● **Zur Aufgabe**: Setzen Sie den Textauszug über Willensfreiheit nach seinem letzten Satz fort.

Willensfreiheit: Erkenntnisse zur Leib-Seele-Einheit

Sind wir Menschen durch unsere Biologie determiniert? Lassen die menschlichen Gene Willensfreiheit überhaupt zu oder reagieren wir nur nach einem unbekannten Schaltplan? In diesem Artikel erfahren Sie, wie man durch die biologischen Erkenntnisse unser Wesen als Mensch neu beschreiben kann.

Was ist Willensfreiheit?

Die alte Frage: „Was ist der Mensch – das Ergebnis seiner Gene, seiner Umwelt oder gar seiner Willensfreiheit?“ – hat neuerdings Antwort erhalten auch von Seiten der Naturwissenschaft. Spannend berichtet darüber Joachim Bauer, Professor für Psycho-Neuro-Immunologie (1). Wer bisher glaubte, der Mensch sei eine von seinen Genen gesteuerte Maschine, muss umlernen.

Willensfreiheit

Wo bliebe die Willensfreiheit und Möglichkeit zur Selbstgestaltung des Menschen, wenn die Gene die alleinige Macht über ihn hätten und ihn bis ins Letzte determinierten, d.h. vorherbestimmten? Doch wissen wir auch seit langem, dass unser Erbgut nicht wegzuleugnen ist und wir ihm zumindest bis zu einem gewissen Grade ausgeliefert sind, uns nichts übrig bleibt, als uns mit dem uns Gegebenen abzufinden.

Dennoch gehen wir in unseren Moralbewertungen und Rechtsgepflogenheiten davon aus, dass der Mensch für die Art seines Handelns verantwortlich ist, also die Freiheit hat, sein Leben und sich selbst nach eigenen Vorstellungen von Ethik zu gestalten und auf Einflüsse aus der Umwelt zu antworten.

● **Vorliegende Datensätze**:
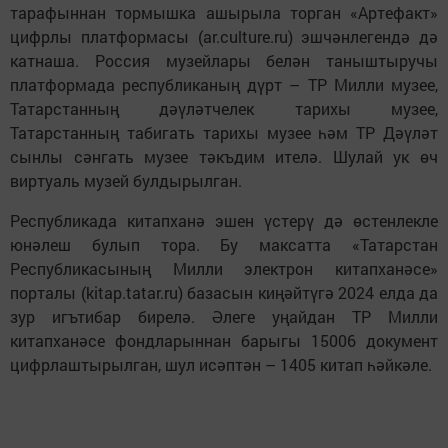
тарафыннан тормышка ашырыла торган «Артефакт»
цифрлы платформасы (ar.culture.ru) эшчәнлегендә дә
катнаша. Россия музейлары белән таныштыручы
платформада республиканың дүрт – ТР Милли музее,
Татарстанның дәүләтчелек тарихы музее,
Татарстанның табигать тарихы музее һәм ТР Дәүләт
сынлы сәнгать музее тәкъдим ителә. Шулай ук өч
виртуаль музей булдырылган.
Республикада китапханә эшен үстерү дә өстенлекле
юнәлеш булып тора. Бу максатта «Татарстан
Республикасының Милли электрон китапханәсе»
порталы (kitap.tatar.ru) базасын киңәйтүгә 2024 елда да
зур игътибар бирелә. Әлеге уңайдан ТР Милли
китапханәсе фондларыннан барыгы 15006 документ
цифрлаштырылган, шул исәптән – 1405 китап һәйкәле.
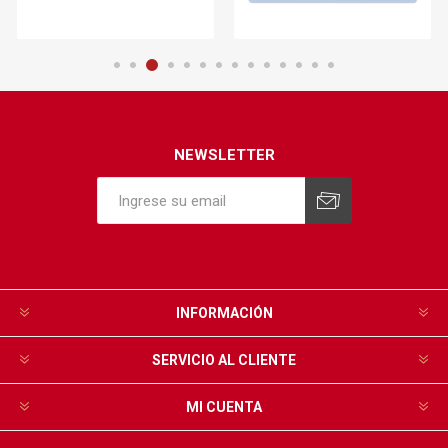
NEWSLETTER
INFORMACIÓN
SERVICIO AL CLIENTE
MI CUENTA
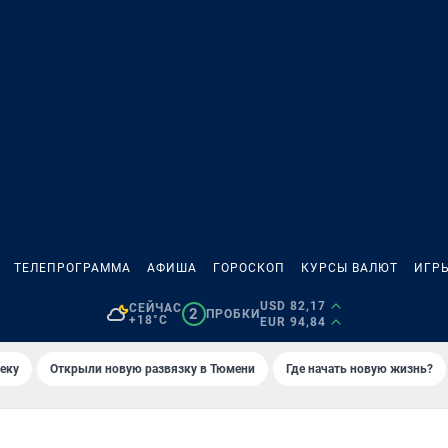
ТЕЛЕПРОГРАММА
АФИША
ГОРОСКОП
КУРСЫ ВАЛЮТ
ИГР
USD 82,17
СЕЙЧАС
2
ПРОБКИ
+18°C
EUR 94,84
еку
Открыли новую развязку в Тюмени
Где начать новую жизнь?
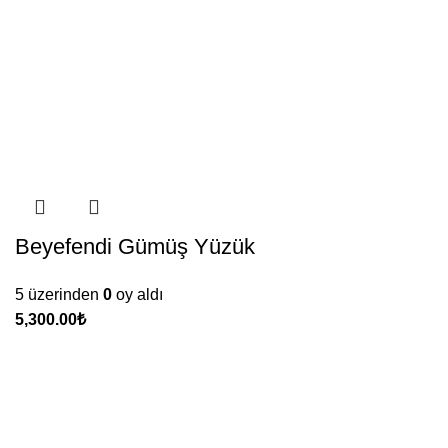
Beyefendi Gümüş Yüzük
5 üzerinden
0
oy aldı
₺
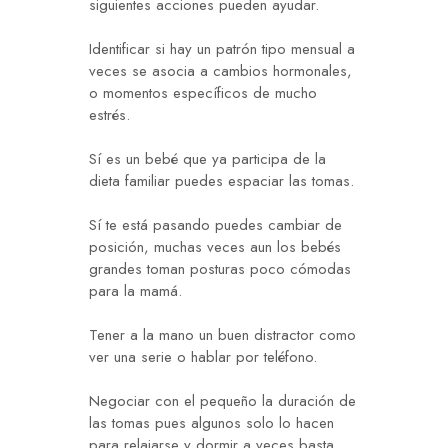
siguientes acciones pueden ayudar.
Identificar si hay un patrón tipo mensual a
veces se asocia a cambios hormonales,
o momentos específicos de mucho
estrés.
Sí es un bebé que ya participa de la
dieta familiar puedes espaciar las tomas.
Sí te está pasando puedes cambiar de
posición, muchas veces aun los bebés
grandes toman posturas poco cómodas
para la mamá.
Tener a la mano un buen distractor como
ver una serie o hablar por teléfono.
Negociar con el pequeño la duración de
las tomas pues algunos solo lo hacen
para relajarse y dormir a veces basta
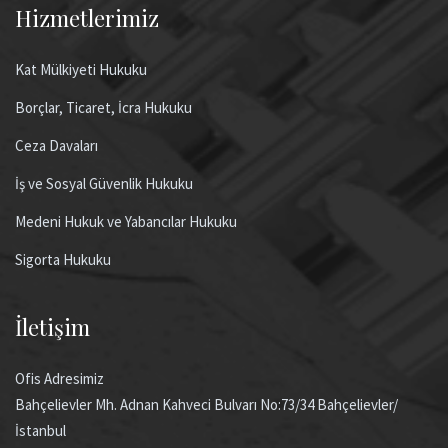
Hizmetlerimiz
Kat Mülkiyeti Hukuku
Borçlar, Ticaret, İcra Hukuku
Ceza Davaları
İş ve Sosyal Güvenlik Hukuku
Medeni Hukuk ve Yabancılar Hukuku
Sigorta Hukuku
İletişim
Ofis Adresimiz
Bahçelievler Mh. Adnan Kahveci Bulvarı No:73/34 Bahçelievler/
İstanbul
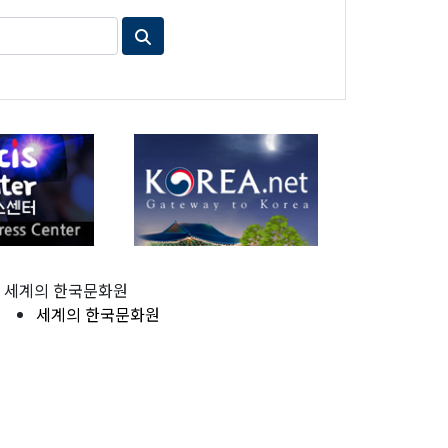
세계의 한국문화원
세계의 한국문화원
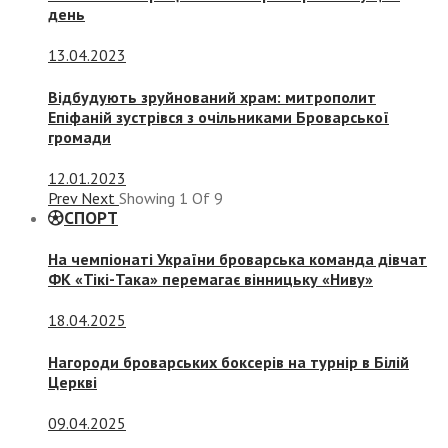
день
13.04.2023
Відбудують зруйнований храм: митрополит
Епіфаній зустрівся з очільниками Броварської
громади
12.01.2023
Prev
Next
Showing
1
Of
9
СПОРТ
На чемпіонаті України броварська команда дівчат
ФК «Тікі-Така» перемагає вінницьку «Ниву»
18.04.2025
Нагороди броварських боксерів на турнір в Білій
Церкві
09.04.2025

● **Lösung**:
Wir nehmen also auch Willensfreiheit an. Erbgut, Umwelteinflüsse und Willensfreiheit halten wir für gegeben. Wie aber sind sie miteinander zu vereinbaren? Was spielt sich biologisch ab? Denn auch freies Seelenleben ist ohne Erscheinung, ohne Biologie, vor allem ohne Gehirn, nicht möglich. Ist unser Gehirn abgeschaltet, sind wir tot, die Seele ist erloschen.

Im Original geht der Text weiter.